Dear friend …
Five hundred years ago on Oct. 31, 1517, a German monk wrote a paper and posted it on a church door. Largely, it was a challenge to the leaders of the Catholic Church who had sanctioned the selling of “indulgences” as proof a person’s sins had been forgiven. This document of Martin Luther is now commonly known as the “95 Theses,” and it thrust him into the center of controversy within the church.
Ultimately, his positions led to his excommunication from the church, and even more notably it is viewed the focal point of the “Protestant Reformation.” Luther had agonized for much of his life over his own sense of estrangement from God, even as a priest. It was through the revelation of Scripture that he came to believe that, in fact, salvation is by “grace through faith in our Lord Jesus Christ” (Eph.2:8).

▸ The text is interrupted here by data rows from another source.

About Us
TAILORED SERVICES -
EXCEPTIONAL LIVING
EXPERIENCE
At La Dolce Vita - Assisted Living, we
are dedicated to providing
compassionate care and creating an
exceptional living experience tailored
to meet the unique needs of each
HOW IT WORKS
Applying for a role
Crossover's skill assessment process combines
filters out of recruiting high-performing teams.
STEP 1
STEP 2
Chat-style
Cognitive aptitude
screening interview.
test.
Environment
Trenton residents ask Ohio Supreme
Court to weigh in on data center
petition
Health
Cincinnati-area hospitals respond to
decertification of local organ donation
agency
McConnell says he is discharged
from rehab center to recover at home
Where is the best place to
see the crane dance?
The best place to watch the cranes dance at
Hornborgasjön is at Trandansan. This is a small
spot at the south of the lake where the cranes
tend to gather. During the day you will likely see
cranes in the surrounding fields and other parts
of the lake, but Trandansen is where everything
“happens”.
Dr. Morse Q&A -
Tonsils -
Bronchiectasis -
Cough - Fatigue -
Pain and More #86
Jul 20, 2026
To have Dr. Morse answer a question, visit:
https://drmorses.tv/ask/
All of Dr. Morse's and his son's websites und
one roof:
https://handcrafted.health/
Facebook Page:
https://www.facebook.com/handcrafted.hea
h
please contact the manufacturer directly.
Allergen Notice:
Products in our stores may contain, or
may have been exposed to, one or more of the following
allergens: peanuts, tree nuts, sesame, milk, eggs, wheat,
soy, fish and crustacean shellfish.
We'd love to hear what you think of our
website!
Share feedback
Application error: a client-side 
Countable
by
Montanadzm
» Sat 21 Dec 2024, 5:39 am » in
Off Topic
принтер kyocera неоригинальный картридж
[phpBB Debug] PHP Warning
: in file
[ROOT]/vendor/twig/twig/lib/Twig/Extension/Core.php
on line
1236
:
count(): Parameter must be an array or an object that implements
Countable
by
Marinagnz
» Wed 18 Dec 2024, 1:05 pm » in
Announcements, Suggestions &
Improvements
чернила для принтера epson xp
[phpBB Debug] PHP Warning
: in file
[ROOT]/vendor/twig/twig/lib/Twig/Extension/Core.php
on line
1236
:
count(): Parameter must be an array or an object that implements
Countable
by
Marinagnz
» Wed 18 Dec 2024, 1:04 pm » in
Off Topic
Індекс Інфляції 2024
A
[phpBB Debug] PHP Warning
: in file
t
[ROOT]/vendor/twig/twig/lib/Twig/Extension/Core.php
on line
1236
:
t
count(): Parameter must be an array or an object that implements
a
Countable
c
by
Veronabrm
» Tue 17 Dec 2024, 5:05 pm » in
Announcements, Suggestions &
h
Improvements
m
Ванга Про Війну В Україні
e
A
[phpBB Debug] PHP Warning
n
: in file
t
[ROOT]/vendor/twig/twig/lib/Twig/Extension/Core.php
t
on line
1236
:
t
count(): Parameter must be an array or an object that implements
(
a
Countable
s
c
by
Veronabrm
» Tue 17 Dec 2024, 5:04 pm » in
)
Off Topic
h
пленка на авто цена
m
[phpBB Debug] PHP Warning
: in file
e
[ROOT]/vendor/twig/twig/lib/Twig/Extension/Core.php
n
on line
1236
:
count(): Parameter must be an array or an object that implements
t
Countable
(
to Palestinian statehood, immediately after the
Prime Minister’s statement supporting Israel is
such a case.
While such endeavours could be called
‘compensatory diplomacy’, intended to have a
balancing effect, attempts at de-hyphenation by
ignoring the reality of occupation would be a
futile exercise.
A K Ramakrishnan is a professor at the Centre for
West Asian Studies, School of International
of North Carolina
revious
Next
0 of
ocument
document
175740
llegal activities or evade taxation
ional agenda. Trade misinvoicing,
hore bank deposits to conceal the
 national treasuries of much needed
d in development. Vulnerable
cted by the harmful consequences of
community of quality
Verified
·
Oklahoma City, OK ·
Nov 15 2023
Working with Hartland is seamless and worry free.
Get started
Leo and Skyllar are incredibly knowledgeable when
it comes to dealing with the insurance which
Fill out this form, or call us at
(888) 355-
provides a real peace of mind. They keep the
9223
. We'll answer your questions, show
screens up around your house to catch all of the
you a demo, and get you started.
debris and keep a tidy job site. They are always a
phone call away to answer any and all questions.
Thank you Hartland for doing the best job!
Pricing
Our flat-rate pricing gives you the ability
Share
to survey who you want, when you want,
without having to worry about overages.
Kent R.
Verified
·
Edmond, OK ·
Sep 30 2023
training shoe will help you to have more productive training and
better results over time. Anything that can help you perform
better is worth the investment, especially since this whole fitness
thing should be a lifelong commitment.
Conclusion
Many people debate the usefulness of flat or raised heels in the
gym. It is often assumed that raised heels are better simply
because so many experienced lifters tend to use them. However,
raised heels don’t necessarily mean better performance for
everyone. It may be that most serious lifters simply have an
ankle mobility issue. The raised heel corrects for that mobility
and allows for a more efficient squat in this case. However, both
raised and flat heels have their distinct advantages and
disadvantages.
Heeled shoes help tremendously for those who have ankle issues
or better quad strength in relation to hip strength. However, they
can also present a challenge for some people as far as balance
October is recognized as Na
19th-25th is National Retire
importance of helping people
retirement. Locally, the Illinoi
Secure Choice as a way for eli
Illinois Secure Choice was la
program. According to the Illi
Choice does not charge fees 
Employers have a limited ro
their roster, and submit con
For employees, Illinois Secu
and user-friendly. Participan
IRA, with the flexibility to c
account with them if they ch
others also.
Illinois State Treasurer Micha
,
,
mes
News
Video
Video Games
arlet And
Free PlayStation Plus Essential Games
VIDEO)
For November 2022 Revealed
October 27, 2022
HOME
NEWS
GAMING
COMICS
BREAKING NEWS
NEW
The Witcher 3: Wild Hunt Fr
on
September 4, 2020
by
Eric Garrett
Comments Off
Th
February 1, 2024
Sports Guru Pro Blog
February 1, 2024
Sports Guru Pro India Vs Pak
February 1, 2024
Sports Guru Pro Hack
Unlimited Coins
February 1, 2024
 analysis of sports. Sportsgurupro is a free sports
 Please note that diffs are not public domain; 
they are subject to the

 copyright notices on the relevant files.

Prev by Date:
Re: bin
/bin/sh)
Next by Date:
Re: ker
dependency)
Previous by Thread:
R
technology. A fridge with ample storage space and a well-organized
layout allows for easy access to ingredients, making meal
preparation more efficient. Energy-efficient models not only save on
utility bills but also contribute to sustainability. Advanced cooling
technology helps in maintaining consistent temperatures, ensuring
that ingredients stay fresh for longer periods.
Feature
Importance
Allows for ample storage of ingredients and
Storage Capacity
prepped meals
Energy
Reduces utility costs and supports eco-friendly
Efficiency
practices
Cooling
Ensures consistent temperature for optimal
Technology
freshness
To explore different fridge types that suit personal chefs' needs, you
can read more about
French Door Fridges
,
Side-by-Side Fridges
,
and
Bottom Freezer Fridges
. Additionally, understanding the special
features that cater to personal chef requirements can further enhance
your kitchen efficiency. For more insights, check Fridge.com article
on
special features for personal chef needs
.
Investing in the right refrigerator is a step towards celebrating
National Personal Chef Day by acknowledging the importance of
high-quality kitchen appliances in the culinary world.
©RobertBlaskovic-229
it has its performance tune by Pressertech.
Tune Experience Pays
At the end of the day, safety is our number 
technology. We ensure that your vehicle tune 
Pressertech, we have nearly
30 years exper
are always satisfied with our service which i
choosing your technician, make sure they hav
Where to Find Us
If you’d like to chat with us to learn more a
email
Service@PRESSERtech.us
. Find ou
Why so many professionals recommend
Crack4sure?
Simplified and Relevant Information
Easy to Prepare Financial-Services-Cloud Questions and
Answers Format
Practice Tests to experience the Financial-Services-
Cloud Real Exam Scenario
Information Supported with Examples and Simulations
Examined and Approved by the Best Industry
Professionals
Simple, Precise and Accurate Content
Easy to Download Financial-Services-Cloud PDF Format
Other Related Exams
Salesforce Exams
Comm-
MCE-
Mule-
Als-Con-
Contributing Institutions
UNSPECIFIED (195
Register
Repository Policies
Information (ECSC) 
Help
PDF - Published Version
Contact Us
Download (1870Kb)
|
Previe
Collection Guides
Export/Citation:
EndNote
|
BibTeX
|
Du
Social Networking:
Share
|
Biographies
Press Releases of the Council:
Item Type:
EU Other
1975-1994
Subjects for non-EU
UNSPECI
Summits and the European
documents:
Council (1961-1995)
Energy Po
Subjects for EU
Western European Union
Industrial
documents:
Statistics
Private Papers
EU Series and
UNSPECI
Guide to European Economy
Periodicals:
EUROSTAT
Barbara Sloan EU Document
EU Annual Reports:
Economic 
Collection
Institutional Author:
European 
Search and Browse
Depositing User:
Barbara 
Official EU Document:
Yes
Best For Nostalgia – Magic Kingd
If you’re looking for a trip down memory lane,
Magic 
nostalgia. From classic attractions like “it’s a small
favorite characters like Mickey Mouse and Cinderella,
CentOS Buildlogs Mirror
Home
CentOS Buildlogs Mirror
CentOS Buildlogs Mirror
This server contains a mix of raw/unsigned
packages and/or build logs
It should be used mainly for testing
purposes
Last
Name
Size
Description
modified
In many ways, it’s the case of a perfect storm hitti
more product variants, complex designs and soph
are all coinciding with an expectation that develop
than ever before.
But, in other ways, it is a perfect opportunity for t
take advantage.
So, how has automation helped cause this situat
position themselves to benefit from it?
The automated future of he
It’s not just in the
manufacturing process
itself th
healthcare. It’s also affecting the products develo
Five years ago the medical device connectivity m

This is commonly referred to as sola gratia and sola fide in Latin. However, this idea was contrary to much of what the church of that day was teaching. This was a second flashpoint of the reformation. The Catholic church maintained that Scripture and the traditions of the church were equal. Luther had come to believe (as did other “reformers” before him and around him) in the authority of Scripture alone (sola Scriptura).
To most of us this seems basic to the Christian faith, but in Luther’s day – with the church holding power in so many ways – the concept of sola Scriptura was revolutionary. The church had come to portray itself, and establish doctrines to support such, as the mediator with God for the people. The priests of the church were considered to be in the line of the Levitical priesthood in the Old Testament. Thus, for Luther to propagate that in fact Christ alone (solus Christus) is our Mediator, and that every person may come directly to Him and find salvation alone through Him, led to the third primary doctrine of the reformation: the priesthood of believers.
We come to God through Christ, not through a priest. So, during this period I would encourage you to meditate on these things … in Scripture and in the many readily available resources. Thank God for “reformers” who were willing to risk their lives (and some lost them) in order to “contend for the faith once delivered to the saints” (Jude 3).
Solus Christus, Sola Scriptura, Sola Gratia, Sola Fide and Soli Deo Gloria (To God Alone Be the Glory).